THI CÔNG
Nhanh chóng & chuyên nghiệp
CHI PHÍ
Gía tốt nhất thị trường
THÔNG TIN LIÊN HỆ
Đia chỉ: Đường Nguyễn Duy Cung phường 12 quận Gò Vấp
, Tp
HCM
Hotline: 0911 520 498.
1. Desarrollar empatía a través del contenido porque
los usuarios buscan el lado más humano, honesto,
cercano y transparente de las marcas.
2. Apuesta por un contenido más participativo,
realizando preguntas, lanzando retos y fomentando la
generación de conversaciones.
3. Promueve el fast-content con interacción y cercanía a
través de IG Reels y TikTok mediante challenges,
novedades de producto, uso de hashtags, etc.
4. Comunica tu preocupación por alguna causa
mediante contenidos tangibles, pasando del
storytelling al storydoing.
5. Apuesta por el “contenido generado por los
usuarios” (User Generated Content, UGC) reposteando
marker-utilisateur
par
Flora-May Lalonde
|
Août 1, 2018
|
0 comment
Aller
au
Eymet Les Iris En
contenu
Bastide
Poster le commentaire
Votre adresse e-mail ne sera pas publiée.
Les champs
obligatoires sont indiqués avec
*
::::::::::
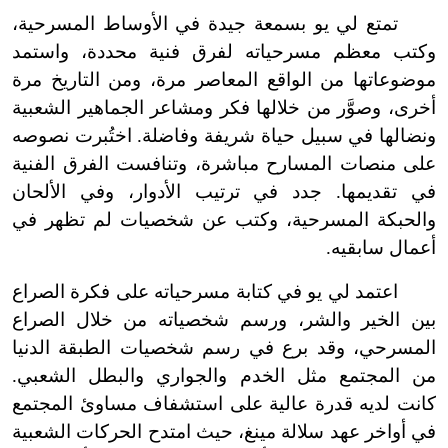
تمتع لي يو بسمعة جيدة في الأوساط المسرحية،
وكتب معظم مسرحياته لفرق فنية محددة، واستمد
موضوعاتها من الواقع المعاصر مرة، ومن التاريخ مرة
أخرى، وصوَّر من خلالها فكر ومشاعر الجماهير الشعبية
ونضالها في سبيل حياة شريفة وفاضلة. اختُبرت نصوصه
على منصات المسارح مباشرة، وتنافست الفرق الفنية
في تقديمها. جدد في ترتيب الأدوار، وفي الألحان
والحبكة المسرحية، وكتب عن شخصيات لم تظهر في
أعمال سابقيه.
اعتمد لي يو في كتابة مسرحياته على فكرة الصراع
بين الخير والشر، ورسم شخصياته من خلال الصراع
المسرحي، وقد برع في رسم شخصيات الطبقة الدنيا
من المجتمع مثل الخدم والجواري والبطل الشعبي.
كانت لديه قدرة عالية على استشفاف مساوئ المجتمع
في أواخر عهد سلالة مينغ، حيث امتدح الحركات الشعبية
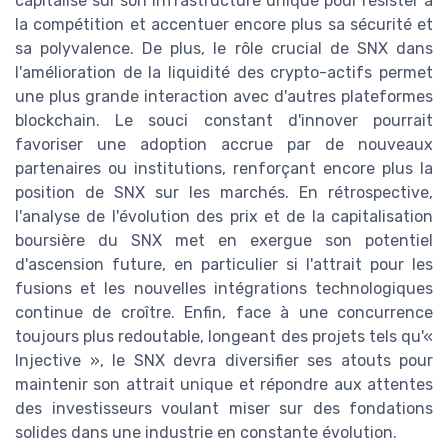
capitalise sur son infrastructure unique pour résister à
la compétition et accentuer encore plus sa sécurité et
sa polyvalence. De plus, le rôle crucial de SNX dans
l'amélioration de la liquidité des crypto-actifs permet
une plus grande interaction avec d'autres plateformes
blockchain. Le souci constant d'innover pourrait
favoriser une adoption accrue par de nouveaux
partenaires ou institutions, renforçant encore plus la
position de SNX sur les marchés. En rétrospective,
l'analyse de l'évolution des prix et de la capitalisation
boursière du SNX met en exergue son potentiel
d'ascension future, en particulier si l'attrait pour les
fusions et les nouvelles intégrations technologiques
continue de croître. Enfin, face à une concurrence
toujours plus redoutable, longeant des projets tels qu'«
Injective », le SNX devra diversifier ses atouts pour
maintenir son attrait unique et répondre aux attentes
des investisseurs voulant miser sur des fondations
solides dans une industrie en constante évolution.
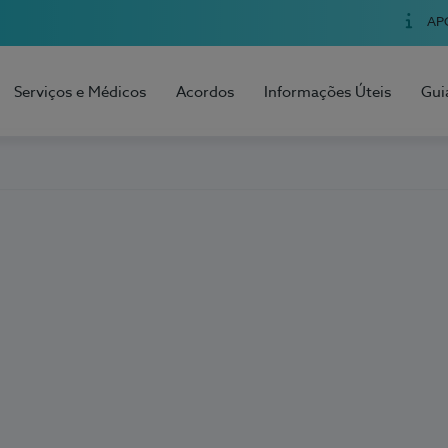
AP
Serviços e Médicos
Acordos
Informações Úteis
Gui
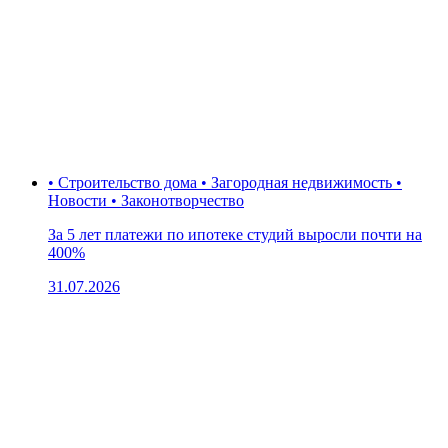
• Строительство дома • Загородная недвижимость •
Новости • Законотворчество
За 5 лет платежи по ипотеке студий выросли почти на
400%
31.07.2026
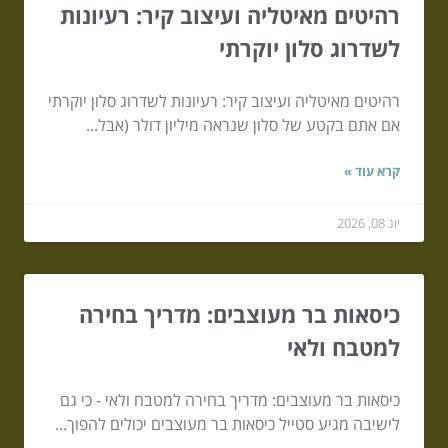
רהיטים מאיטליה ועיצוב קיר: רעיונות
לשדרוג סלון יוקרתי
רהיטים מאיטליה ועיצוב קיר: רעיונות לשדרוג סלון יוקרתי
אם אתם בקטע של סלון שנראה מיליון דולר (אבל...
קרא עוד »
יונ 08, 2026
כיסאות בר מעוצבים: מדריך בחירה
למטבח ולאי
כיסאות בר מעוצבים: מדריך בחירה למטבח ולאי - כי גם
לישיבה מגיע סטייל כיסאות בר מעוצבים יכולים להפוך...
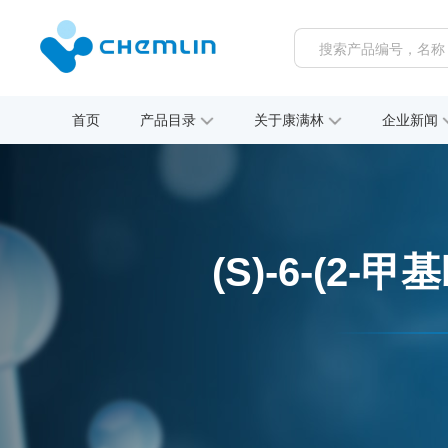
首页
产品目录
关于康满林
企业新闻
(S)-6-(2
::::::::::
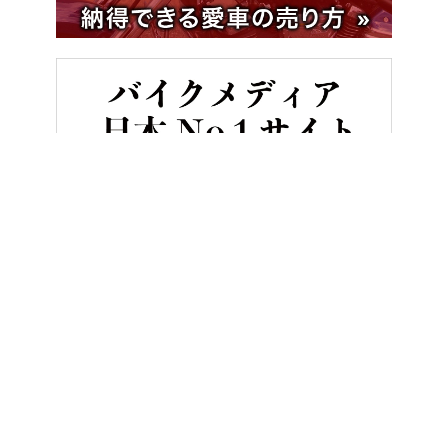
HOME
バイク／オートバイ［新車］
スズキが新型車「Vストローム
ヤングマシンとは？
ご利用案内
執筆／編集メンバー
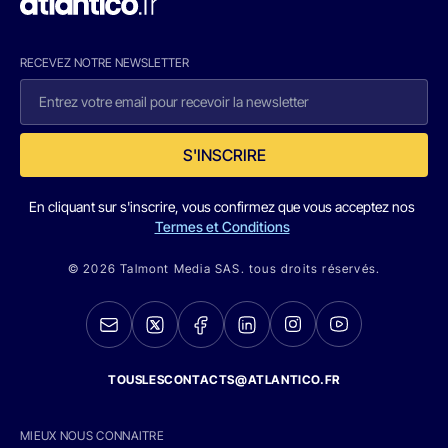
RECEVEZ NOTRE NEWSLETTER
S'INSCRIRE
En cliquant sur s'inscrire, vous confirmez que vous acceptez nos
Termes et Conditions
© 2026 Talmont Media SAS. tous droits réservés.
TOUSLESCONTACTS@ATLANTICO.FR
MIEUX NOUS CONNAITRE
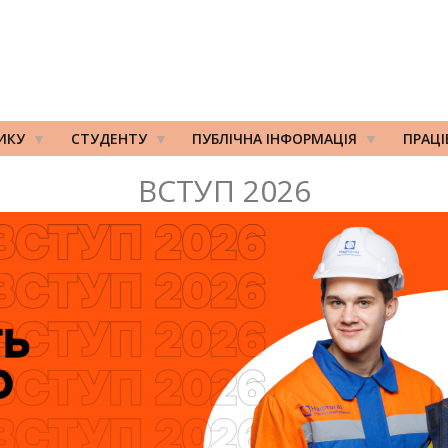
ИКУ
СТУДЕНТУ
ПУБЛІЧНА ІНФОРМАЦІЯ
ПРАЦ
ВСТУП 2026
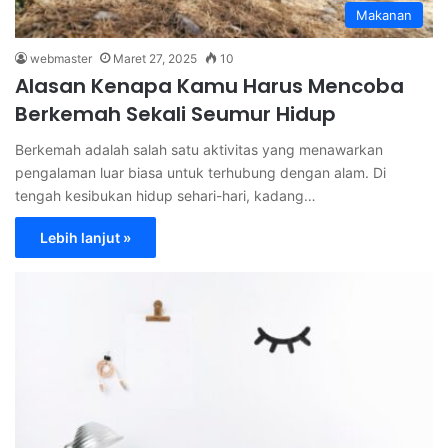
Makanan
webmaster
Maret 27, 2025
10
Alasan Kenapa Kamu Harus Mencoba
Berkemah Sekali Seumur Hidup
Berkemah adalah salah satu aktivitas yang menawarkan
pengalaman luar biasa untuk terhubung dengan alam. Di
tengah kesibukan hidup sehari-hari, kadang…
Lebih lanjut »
::::::::::
ACTIVITY> Copy out each line of the listing that holds the word "المسرحية".

OUTPUT FOR THIS EXERCISE>
تمتع لي يو بسمعة جيدة في الأوساط المسرحية،
والحبكة المسرحية، وكتب عن شخصيات لم تظهر في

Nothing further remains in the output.